La Habana Vieja and the Hotel Nacional – Havana, Cuba, Greater Antilles
The Capital’s Historic Quarter and Its Most Glamorous, Nostalgic Hotel
Anchored by the gracious Plaza de la Catedral, Havana’s 2-square-mile Old Quarter is one of the most envied in the Americas, a partially renovated architectural ensemble of monuments, fortresses, cobblestone streets, and grandiose, ostentatious town- houses that once belonged to an affluent bourgeoisie.
Close to 150 buildings dating from the 16th and 17th centuries have been handsomely preserved while others have been left to crumble. It’s one of the many conflicting impressions made by this once magnificent capital, still the largest city in the Caribbean. Paradoxically, the very revolution responsible for the island’s decades-long withdrawal has helped keep the city’s finest architecture intact by banning private investments and real estate speculation—there’s not an incongruous modem structure to be found among the arcades and palm-shaded courtyards of the old Spanish core.
Foreseeing a great future in tourism, this niche of the city has been tidied up and is once again a mirror of the colonial Havana that was the richest city in the Caribbean, when the treasures of the New World flooded through on their way to the royal courts of Spain. Even its dilapidated comers have a charmed feel about them, a sun washed melancholy that mixes with a sense of peeling and decaying glory.
If Havana seems stuck in the past, nowhere is it felt more glamorously or nostalgically than at the Hotel Nacional, located in the Vedado district, west of the Old Quarter, and overlooking the Malecon, Havana’s great 4-mile waterfront drive.

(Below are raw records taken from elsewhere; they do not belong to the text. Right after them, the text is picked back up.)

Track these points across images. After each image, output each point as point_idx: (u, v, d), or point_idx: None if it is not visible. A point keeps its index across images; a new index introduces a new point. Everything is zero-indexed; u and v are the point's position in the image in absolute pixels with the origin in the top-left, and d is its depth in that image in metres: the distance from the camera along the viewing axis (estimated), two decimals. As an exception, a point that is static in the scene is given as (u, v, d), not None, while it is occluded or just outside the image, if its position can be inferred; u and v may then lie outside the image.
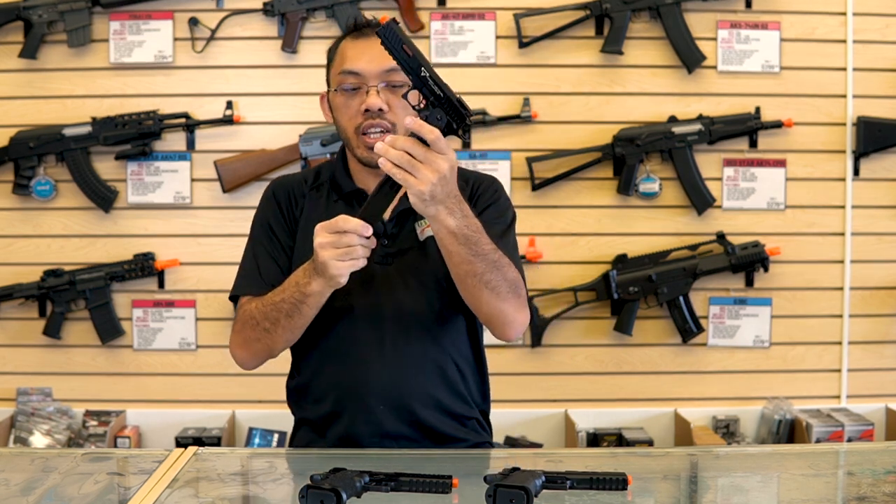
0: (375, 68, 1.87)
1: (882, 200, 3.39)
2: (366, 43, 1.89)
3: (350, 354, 1.91)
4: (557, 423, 3.39)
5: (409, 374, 1.90)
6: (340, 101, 1.92)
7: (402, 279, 1.93)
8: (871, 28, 3.34)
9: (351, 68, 1.89)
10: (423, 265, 1.93)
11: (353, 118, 1.90)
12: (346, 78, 1.90)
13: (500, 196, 2.03)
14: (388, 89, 1.88)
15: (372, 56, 1.86)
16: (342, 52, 1.93)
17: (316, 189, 2.00)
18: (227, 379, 3.33)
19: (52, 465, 1.76)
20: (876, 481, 1.66)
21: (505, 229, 2.00)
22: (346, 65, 1.90)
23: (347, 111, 1.91)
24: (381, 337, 1.91)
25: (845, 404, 3.41)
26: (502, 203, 2.03)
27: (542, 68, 3.33)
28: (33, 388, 3.34)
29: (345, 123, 1.92)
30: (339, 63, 1.93)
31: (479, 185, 2.02)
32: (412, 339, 1.92)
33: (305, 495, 1.41)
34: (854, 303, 3.41)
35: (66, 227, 3.34)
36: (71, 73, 3.30)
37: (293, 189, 2.01)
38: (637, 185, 3.34)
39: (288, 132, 3.29)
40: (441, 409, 1.93)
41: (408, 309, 1.92)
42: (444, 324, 1.95)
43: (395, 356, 1.90)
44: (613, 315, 3.37)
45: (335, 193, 1.98)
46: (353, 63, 1.89)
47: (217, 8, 3.30)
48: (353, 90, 1.90)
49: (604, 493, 1.52)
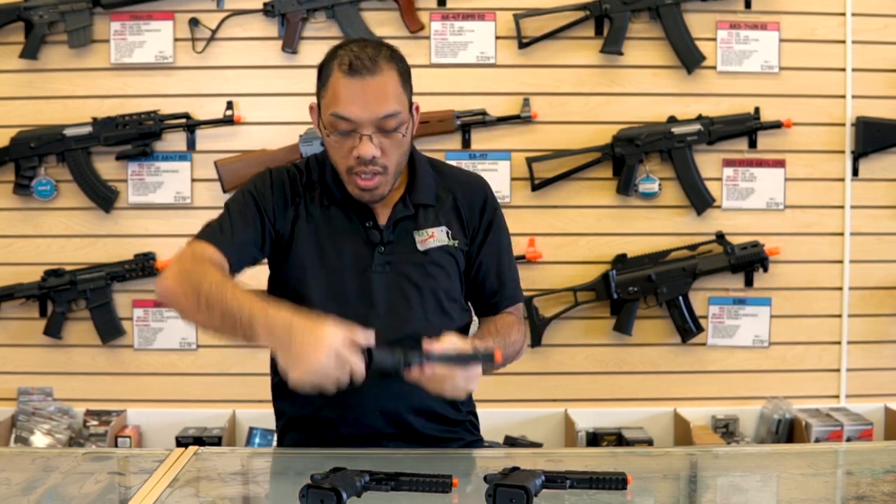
0: (369, 116, 1.79)
1: (881, 200, 3.39)
2: (360, 85, 1.79)
3: None
4: (557, 423, 3.39)
5: (400, 381, 1.89)
6: (332, 140, 1.85)
7: (398, 288, 1.91)
8: (871, 28, 3.34)
9: (344, 114, 1.80)
10: (422, 275, 1.92)
11: (345, 159, 1.84)
12: (339, 123, 1.81)
13: (495, 212, 2.02)
14: (381, 133, 1.82)
15: (366, 102, 1.79)
16: (334, 88, 1.82)
17: (308, 188, 1.96)
18: (228, 379, 3.33)
19: (53, 465, 1.76)
20: (875, 481, 1.67)
21: (508, 250, 2.04)
22: (339, 109, 1.80)
23: (340, 151, 1.85)
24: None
25: (844, 404, 3.41)
26: (497, 219, 2.02)
27: (542, 68, 3.34)
28: (34, 388, 3.35)
29: (336, 160, 1.87)
30: (330, 99, 1.83)
31: (470, 201, 1.99)
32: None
33: (306, 495, 1.41)
34: (853, 303, 3.41)
35: (66, 227, 3.34)
36: (72, 73, 3.30)
37: (289, 180, 1.95)
38: (637, 185, 3.34)
39: (288, 132, 3.29)
40: (433, 415, 1.94)
41: (402, 319, 1.90)
42: (439, 333, 1.91)
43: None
44: (613, 315, 3.38)
45: (326, 198, 1.93)
46: (346, 108, 1.80)
47: (217, 8, 3.31)
48: (346, 134, 1.82)
49: (604, 493, 1.52)
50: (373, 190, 1.86)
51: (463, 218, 1.98)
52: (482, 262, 2.00)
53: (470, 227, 1.99)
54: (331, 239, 1.92)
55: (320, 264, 1.91)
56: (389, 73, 1.82)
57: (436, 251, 1.94)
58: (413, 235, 1.93)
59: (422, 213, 1.95)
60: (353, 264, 1.90)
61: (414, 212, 1.94)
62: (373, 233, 1.91)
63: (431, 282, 1.92)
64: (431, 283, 1.92)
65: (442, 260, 1.94)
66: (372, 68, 1.79)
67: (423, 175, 1.97)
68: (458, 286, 1.99)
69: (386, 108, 1.80)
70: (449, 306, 1.95)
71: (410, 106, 1.89)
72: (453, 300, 1.97)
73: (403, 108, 1.84)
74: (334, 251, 1.91)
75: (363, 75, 1.79)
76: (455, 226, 1.97)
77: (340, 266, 1.90)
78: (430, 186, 1.97)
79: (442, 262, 1.94)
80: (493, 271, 2.01)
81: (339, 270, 1.90)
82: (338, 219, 1.93)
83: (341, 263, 1.90)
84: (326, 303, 1.87)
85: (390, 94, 1.81)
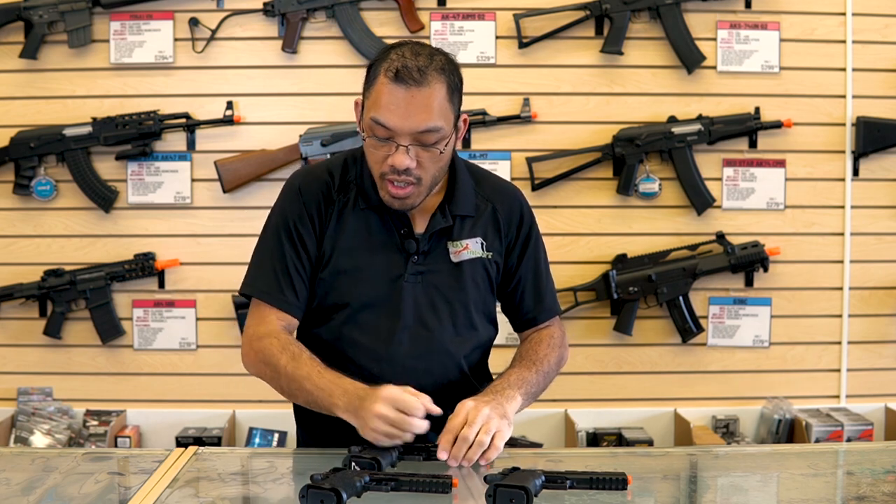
0: (408, 127, 1.75)
1: (881, 200, 3.39)
2: (404, 94, 1.74)
3: (366, 368, 1.87)
4: (557, 423, 3.39)
5: (423, 391, 1.88)
6: (369, 144, 1.81)
7: (428, 299, 1.89)
8: (871, 28, 3.34)
9: (382, 121, 1.75)
10: (452, 287, 1.90)
11: (380, 164, 1.80)
12: (377, 128, 1.77)
13: (532, 224, 2.00)
14: (419, 146, 1.78)
15: (407, 113, 1.74)
16: (377, 92, 1.77)
17: (343, 191, 1.91)
18: (228, 379, 3.33)
19: (53, 465, 1.76)
20: (875, 481, 1.67)
21: (545, 262, 2.02)
22: (380, 114, 1.75)
23: (375, 155, 1.81)
24: (398, 353, 1.88)
25: (844, 404, 3.41)
26: (534, 232, 2.00)
27: (542, 68, 3.33)
28: (34, 388, 3.35)
29: (371, 163, 1.84)
30: (373, 102, 1.78)
31: (508, 212, 1.97)
32: (433, 361, 1.89)
33: (306, 495, 1.41)
34: (853, 303, 3.41)
35: (66, 227, 3.34)
36: (71, 73, 3.30)
37: (322, 191, 1.90)
38: (637, 185, 3.34)
39: (288, 132, 3.29)
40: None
41: (430, 330, 1.89)
42: (465, 346, 1.93)
43: (411, 375, 1.86)
44: (613, 315, 3.38)
45: (363, 201, 1.90)
46: (386, 116, 1.75)
47: (217, 8, 3.31)
48: (383, 140, 1.78)
49: (604, 493, 1.52)
50: (403, 199, 1.82)
51: (501, 229, 1.95)
52: (521, 276, 1.99)
53: (507, 239, 1.96)
54: (363, 245, 1.89)
55: (352, 271, 1.89)
56: (437, 85, 1.76)
57: (468, 263, 1.92)
58: (447, 246, 1.91)
59: (458, 224, 1.92)
60: (385, 272, 1.88)
61: (452, 222, 1.91)
62: (409, 242, 1.88)
63: (462, 295, 1.91)
64: (462, 295, 1.91)
65: (475, 272, 1.92)
66: (419, 80, 1.74)
67: (464, 185, 1.93)
68: (489, 298, 1.97)
69: (427, 122, 1.76)
70: (478, 319, 1.93)
71: (457, 119, 1.84)
72: (482, 313, 1.95)
73: (447, 122, 1.79)
74: (367, 258, 1.89)
75: (409, 85, 1.74)
76: (491, 236, 1.94)
77: (372, 273, 1.88)
78: (470, 197, 1.94)
79: (475, 274, 1.92)
80: (531, 285, 2.00)
81: (370, 277, 1.88)
82: (373, 224, 1.89)
83: (373, 271, 1.88)
84: (355, 310, 1.87)
85: (434, 108, 1.76)
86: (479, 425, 1.67)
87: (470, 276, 1.92)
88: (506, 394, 1.79)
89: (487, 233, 1.94)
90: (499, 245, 1.95)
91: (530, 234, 1.99)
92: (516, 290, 2.00)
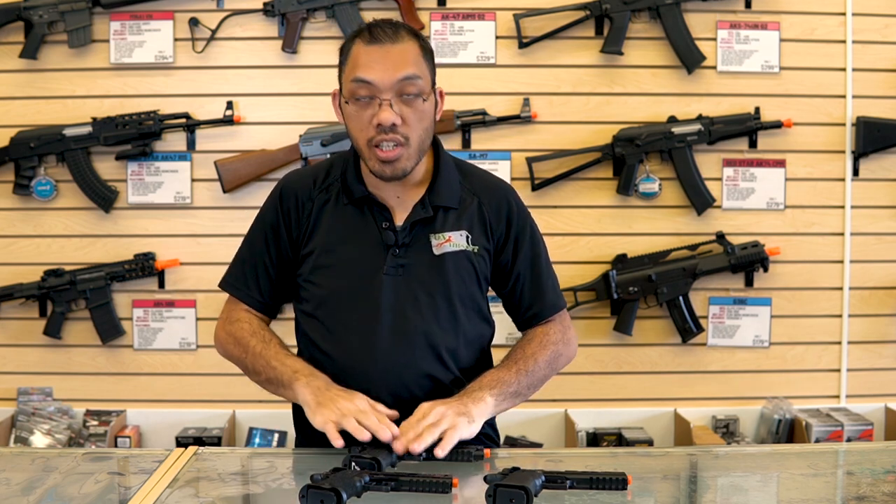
0: (389, 79, 1.77)
1: (881, 200, 3.39)
2: (380, 50, 1.79)
3: (349, 366, 1.87)
4: (557, 423, 3.39)
5: (408, 389, 1.87)
6: (352, 111, 1.82)
7: (410, 294, 1.87)
8: (871, 28, 3.35)
9: (364, 77, 1.78)
10: (434, 280, 1.88)
11: (365, 130, 1.81)
12: (358, 88, 1.79)
13: (525, 220, 1.98)
14: (401, 100, 1.79)
15: (386, 66, 1.78)
16: (354, 57, 1.81)
17: (325, 190, 1.92)
18: (228, 379, 3.32)
19: (53, 465, 1.76)
20: (875, 481, 1.67)
21: (544, 257, 2.00)
22: (359, 72, 1.79)
23: (359, 122, 1.81)
24: (382, 350, 1.86)
25: (845, 404, 3.41)
26: (529, 228, 1.99)
27: (542, 68, 3.34)
28: (34, 388, 3.35)
29: (356, 134, 1.83)
30: (351, 68, 1.81)
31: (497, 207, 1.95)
32: (415, 355, 1.87)
33: (305, 495, 1.41)
34: (853, 303, 3.41)
35: (66, 227, 3.34)
36: (71, 73, 3.30)
37: (300, 193, 1.93)
38: (637, 185, 3.34)
39: (288, 132, 3.29)
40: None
41: (413, 326, 1.87)
42: (449, 340, 1.90)
43: (394, 372, 1.86)
44: (613, 315, 3.38)
45: (345, 196, 1.91)
46: (366, 72, 1.78)
47: (217, 8, 3.31)
48: (366, 100, 1.80)
49: (604, 493, 1.52)
50: (394, 162, 1.81)
51: (488, 223, 1.93)
52: (518, 273, 1.97)
53: (496, 235, 1.95)
54: (344, 240, 1.89)
55: (332, 266, 1.89)
56: (410, 42, 1.82)
57: (451, 256, 1.89)
58: (430, 238, 1.89)
59: (441, 216, 1.90)
60: (365, 265, 1.87)
61: (433, 214, 1.89)
62: (388, 234, 1.88)
63: (444, 288, 1.89)
64: (444, 289, 1.89)
65: (458, 265, 1.90)
66: (393, 36, 1.80)
67: (447, 176, 1.92)
68: (477, 294, 1.94)
69: (405, 70, 1.77)
70: (462, 313, 1.91)
71: (433, 83, 1.86)
72: (469, 307, 1.92)
73: (424, 76, 1.82)
74: (347, 252, 1.89)
75: (383, 42, 1.79)
76: (477, 230, 1.92)
77: (352, 267, 1.88)
78: (454, 188, 1.93)
79: (458, 267, 1.90)
80: (530, 282, 1.98)
81: (349, 271, 1.88)
82: (353, 218, 1.90)
83: (353, 264, 1.88)
84: (335, 304, 1.87)
85: (410, 59, 1.80)
86: (430, 420, 1.70)
87: (453, 268, 1.89)
88: (473, 395, 1.80)
89: (473, 227, 1.92)
90: (485, 240, 1.93)
91: (523, 231, 1.97)
92: (515, 288, 1.99)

Featuring eclectic Art Deco architecture, this landmark was spruced up not long ago to recapture the glory of its 1930s youth, restoring the opulent beauty of its Moorish arches and hand-painted tiles. In 1950s Havana, mobster Meyer Lansky operated one of Cuba’s most glamorous casinos here; his Vegas cronies lounged at the palm-shaded pool, playing penny-ante poker.
Today they’ve been replaced by VIP guests, the foreign press corps, boycott-busting American tycoons pretending not to be doing business, and cigar-smoking, rum-sipping Europeans on their way to one of the island’s coastal resorts.